Some highlights: I got excellent Italian food on Federal Hill in Providence (ancestral home of the American Chandlers) and excellent Italian Beef at Portillo’s…for the same dumb reason that a lot of other people did. In Hillsboro, New Hampshire, I admired but did not order a Grateful Dead, which has all the ingredients of a Long Island Iced Tea, but is topped with Chambord instead of coke.
I saw the LDS Tabernacle in Logan, Utah, near the Idaho border, and shopped at a liquidation center where expired food and used-and-then-returned appliances from Sur La Table end up for discount purchasing.1
In Mashpee, MA, I saw the ancient fish sinkers on display at the Wampanoag Museum, the tribe to which the Pilgrims owe their survival. The homestead of Franklin Pierce in New Hampshire is in good working order despite him being one of the lousiest presidents of all time.
In California, I got to drink inside of an enormous barrel-shaped bar that harkened back to the roadside gimmicks of early American highway commerce. I also made my first-ever trip to Disneyland, where they were wary enough of middle-aged men on solo trips to make me sit two rows behind everyone else on the “It’s a Small World…” ride.
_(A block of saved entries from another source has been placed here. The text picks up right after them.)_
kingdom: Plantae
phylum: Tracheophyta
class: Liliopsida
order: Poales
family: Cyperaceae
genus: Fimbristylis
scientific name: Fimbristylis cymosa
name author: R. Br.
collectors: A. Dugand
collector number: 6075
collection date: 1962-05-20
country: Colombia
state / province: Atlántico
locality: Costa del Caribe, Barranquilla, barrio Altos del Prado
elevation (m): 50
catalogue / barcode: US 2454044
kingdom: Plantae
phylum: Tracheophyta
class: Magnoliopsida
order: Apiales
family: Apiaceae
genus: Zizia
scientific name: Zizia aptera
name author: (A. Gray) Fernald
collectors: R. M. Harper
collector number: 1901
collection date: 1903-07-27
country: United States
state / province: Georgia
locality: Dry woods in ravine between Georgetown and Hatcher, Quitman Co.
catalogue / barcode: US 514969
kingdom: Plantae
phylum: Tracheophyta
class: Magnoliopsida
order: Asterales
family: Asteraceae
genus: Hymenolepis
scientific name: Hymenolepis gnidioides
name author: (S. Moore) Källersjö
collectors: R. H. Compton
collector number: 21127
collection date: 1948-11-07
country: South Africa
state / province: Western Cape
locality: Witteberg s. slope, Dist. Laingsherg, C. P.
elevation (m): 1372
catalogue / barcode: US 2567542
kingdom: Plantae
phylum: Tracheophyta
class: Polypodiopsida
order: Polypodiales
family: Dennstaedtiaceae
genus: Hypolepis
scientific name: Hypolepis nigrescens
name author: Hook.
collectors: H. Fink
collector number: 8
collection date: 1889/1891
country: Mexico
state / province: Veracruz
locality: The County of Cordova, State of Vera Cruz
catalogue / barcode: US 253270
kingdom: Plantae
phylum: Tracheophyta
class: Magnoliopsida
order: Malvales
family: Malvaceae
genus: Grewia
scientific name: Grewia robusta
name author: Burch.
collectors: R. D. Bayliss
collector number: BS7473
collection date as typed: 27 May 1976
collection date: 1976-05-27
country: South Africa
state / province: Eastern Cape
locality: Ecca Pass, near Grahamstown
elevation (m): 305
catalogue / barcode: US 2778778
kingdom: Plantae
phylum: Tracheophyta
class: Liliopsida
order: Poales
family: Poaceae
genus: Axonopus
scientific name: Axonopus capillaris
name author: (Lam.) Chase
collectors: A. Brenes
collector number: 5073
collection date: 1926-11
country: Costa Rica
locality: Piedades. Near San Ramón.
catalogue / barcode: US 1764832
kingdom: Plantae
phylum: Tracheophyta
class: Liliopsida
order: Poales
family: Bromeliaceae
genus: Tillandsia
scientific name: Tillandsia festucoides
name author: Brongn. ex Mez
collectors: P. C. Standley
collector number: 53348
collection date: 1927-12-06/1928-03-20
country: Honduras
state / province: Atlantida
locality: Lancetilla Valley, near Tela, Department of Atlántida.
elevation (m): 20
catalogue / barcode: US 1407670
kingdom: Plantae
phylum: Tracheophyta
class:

At a White Sox game in Chicago, there was a $20 nacho helmet, at a Padres game in San Diego, there were Korobuta pork buns. At Walden Pond, MA, literary cathedral to isolation, they weren’t letting people in because the weekend beach crowds had pushed it to capacity and, at high tide one late afternoon at Huntington Beach, a lifeguard shouted that they were stingrays and a rip tide and I should get out of the water. (I’m pretty sure he was in the pocket of the surfers.)
Lastly, in Covina, CA, I met a bunch of old-timers at a car club hang in the parking lot of an In-N-Out.
One member, Gary, who showed up in the Ambulance Red 1970 Nova he bought as a Valentine’s Day present for his wife. He started it up to give me a sense of how loud the new engine was and when the sound system came on “The Sultans of Swing” by Dire Straits was playing. That was kind of hard to beat.
Sadly, thankfully, I’m back home and working on catching up on everything.
Thanks to everyone out there who met me/hosted me/gave me good recommendations. And to everyone else, the chances are solid that I may be out your way before the year is out. Let’s have a schnapps?